Converting from Python 2 to Python 3: TypeError: a bytes-like object is required


I was given the following Python 2x code. I went to convert it to Python 3x by changing import urllib2 to from urllib.request import urlopen. I got rid of the urllib2 reference and ran the program. The document at the end of the url was retrieved, but the program failed at the line indicated, throwing the error

TypeError: a bytes-like object is required, not 'str'

The document looks like this: b'9306112 9210128 9202065 \r\n9306114 9204065 9301122 \r\n9306115 \r\n9306116 \r\n9306117 \r\n9306118 \r\n9306119

I tried playing with the return value at that line and the one above (e.g., converting to bytes, splitting on different values), but nothing worked. Any thoughts as to what is happening?

import urllib2


CITATION_URL = "http://storage.googleapis.com/codeskulptor-alg/alg_phys-cite.txt"
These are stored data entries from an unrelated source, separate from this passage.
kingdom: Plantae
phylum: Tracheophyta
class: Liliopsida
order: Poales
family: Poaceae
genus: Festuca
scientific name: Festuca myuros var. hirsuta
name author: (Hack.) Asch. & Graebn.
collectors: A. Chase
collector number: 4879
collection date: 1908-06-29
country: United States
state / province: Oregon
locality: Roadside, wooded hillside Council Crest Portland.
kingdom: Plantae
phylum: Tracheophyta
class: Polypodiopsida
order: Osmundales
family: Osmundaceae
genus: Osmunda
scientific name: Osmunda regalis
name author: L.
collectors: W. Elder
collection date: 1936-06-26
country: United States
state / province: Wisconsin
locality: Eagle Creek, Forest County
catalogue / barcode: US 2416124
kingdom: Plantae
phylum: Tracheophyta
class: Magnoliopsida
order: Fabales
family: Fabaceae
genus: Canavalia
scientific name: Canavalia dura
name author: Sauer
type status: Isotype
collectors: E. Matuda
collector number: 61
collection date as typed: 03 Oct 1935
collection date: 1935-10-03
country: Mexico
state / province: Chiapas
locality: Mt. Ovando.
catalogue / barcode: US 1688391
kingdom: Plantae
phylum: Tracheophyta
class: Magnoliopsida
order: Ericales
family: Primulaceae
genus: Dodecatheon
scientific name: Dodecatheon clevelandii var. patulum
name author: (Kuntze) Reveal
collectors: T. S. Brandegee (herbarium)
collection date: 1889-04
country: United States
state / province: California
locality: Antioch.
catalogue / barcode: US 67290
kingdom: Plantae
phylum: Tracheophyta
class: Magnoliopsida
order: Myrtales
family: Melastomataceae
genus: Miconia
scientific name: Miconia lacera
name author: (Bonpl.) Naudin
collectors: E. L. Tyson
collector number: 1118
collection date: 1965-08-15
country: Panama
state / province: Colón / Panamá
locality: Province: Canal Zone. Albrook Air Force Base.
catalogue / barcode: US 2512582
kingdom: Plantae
def load_graph(graph_url):
    """
    Function that loads a graph given the URL
    for a text representation of the graph

    Returns a dictionary that models a graph
    """
    graph_file = urllib2.urlopen(graph_url)
    graph_text = graph_file.read()
    graph_lines = graph_text.split('\n') <--- The Problem
    graph_lines = graph_lines[ : -1]

    print "Loaded graph with", len(graph_lines), "nodes"

    answer_graph = {}
    for line in graph_lines:
        neighbors = line.split(' ')
        node = int(neighbors[0])
        answer_graph[node] = set([])
        for neighbor in neighbors[1 : -1]:
            answer_graph[node].add(int(neighbor))

    return answer_graph

citation_graph = load_graph(CITATION_URL)
print(citation_graph)

Solution

  • In order to treat a bytes object like a string, you need to decode it first. For example:

    graph_text = graph_file.read().decode("utf-8")
    

    if the encoding is UTF-8. This should allow you to treat this as a string instead of a sequence of bytes.